Myalgic encephalomyelitis or chronic fatigue syndrome: how could the illness develop?
Morris, Gerwyn, Maes, Michael, Berk, Michael et al. · Metabolic brain disease · 2019 · DOI
Quick Summary
This study proposes a theory for how ME/CFS might develop, starting with an infection that triggers lasting problems in the body's immune system and stress response. The authors suggest that in genetically vulnerable people, this leads to a chain of events: increased inflammation, intestinal problems that allow bacteria-related substances to enter the bloodstream, nervous system dysfunction, and eventually a state where the immune system becomes exhausted and less able to fight back. This model tries to explain why ME/CFS patients have the specific symptoms and lab abnormalities doctors observe.
Why It Matters
Understanding how ME/CFS develops is essential for identifying potential treatment targets and biomarkers. This comprehensive mechanistic model connects multiple known abnormalities in ME/CFS patients into a coherent biological narrative, providing a testable framework that could guide future research into prevention and therapeutic interventions. For patients, a validated disease mechanism could improve medical recognition and lead to more effective treatments.
Observed Findings
Literature indicates ME/CFS patients show chronic inflammatory and oxidative stress markers
Evidence documents neuroinflammation and neurocognitive abnormalities in ME/CFS cohorts
Studies have identified dysautonomia and mitochondrial performance impairment in patient populations
Research demonstrates markers of immune regulation including altered T cell and macrophage function
Increased intestinal permeability has been reported in some ME/CFS patients
Inferred Conclusions
Post-infection triggering of DAMPs in genetically predisposed individuals initiates a cascade of chronic inflammation and oxidative stress that characterizes ME/CFS
Immune exhaustion and metabolic downregulation via endotoxin tolerance mechanisms can explain the sustained symptom profile and immune abnormalities observed in ME/CFS
Dysautonomia, neuroinflammation, and mitochondrial dysfunction are interconnected consequences of chronic immune activation and stress rather than independent pathologies
Remaining Questions
Which specific genetic factors confer susceptibility to chronic post-infection immune dysregulation in ME/CFS?
What precipitating infections or infection characteristics most reliably trigger this disease pathway?

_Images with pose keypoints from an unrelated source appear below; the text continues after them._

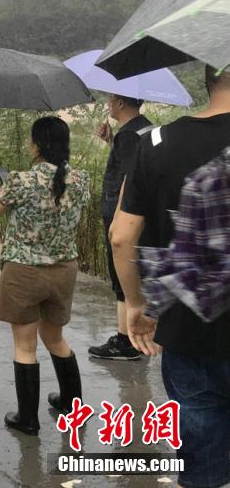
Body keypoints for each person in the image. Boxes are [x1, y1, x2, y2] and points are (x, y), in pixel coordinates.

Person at [111, 65, 230, 488]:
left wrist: (139, 306)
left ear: (209, 80)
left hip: (186, 327)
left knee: (201, 467)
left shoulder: (157, 142)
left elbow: (122, 237)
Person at [0, 116, 90, 435]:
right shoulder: (80, 179)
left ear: (37, 145)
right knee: (55, 338)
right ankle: (72, 405)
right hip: (64, 271)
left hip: (24, 272)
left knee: (25, 346)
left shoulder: (21, 181)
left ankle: (28, 420)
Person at [88, 95, 153, 361]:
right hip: (141, 214)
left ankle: (125, 340)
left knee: (121, 275)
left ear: (121, 103)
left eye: (110, 100)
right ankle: (135, 336)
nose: (108, 104)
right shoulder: (146, 127)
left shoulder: (129, 135)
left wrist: (117, 219)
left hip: (123, 213)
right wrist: (111, 141)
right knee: (136, 270)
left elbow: (128, 176)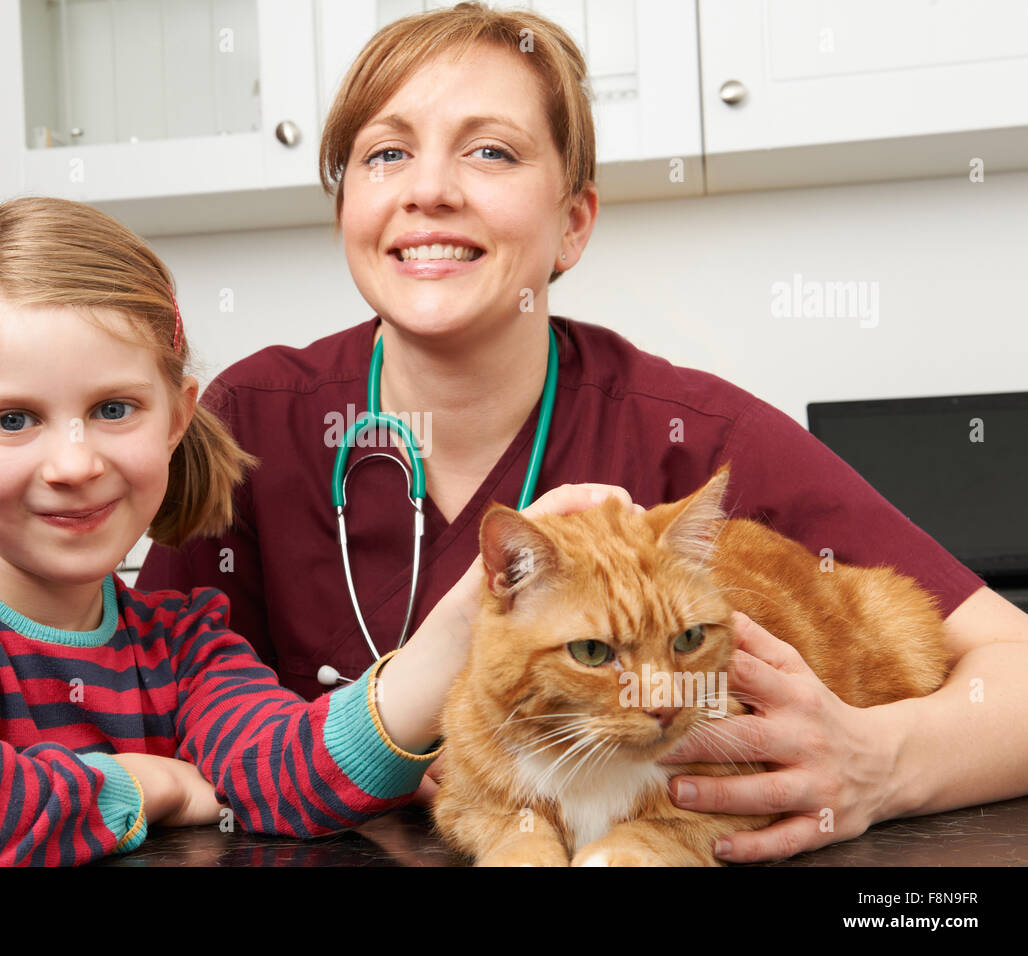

What This Study Does Not Prove
This is a theoretical model based on integrating existing literature rather than new experimental data, so it does not definitively prove the proposed sequence of events occurs in ME/CFS patients. The model does not establish causation for individual mechanisms and cannot prove that endotoxin tolerance is the primary driver of ME/CFS rather than a secondary consequence. Validation would require prospective clinical studies tracking patients at each proposed disease stage.
Can endotoxin tolerance be reversed therapeutically, and would reversal restore normal immune and metabolic function?
How do individual ME/CFS patients vary in which mechanism (neuroinflammation, mitochondrial dysfunction, dysautonomia) predominates, and does this variation predict treatment response?